I tend to really have as good examples as possible by middle-ranking artists rather than mediocre art by major artists. I have good examples by Gertler, Adler, Herman, David Roberts, Bomberg, Signac, Gonzalez, Meninsky and Wolmark.
Obviously many of these artists are strongly associated with the Ben Uri Collection also, so was it your collection and knowledge that got you involved with the museum, or Ben Uri that inspired you in this personal collection?
I got involved with Ben Uri because I was already collecting these artists and so could help them and devise a new strategy. The Board then resigned to hand it all over to the new guys on the block. I’m actually the Chairman of the Board and also a Director de facto, without remuneration, so it is the cheapest route for the museum to go down.
Has this detracted from the time and attention you are able to pay to your own collection?
Definitely; my collecting policy almost doesn’t exist anymore. The museum comes first, with the Chagall [“Apocalypse in Lilac, Capriccio”, ca 1945, acquired by Ben Uri in 2010] a classic example. My daughter Sarah asked me why I didn’t consider buying the work for the family collection and I had to explain the thought never entered into my head.
What are the main decisions that drive you to own rather than simply view an artwork in a museum (if not including Ben Uri, as you spend so much time with these works anyway)?

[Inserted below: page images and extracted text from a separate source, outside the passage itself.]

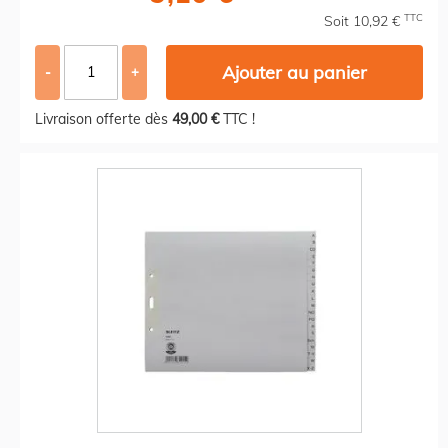
TTC
Soit 10,92 €
Ajouter au panier
-
+
Livraison offerte dès
49,00 €
TTC !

The concept of acquisition and ownership is certainly powerful, whether it is enriching or destructive. If you ask a psychiatrist what drives a person to collect, then I am sure one aspect will certainly be an addictive personality. There is also an incremental cultural value for having it. For one painting I might also have the oil study and drawing for it, which is certainly a sign of a compulsive addiction, in that you want to put together the pieces of a work’s life. As for changing collections, owning one set of things, then another, is, I suspect, just another feature of the same compulsion.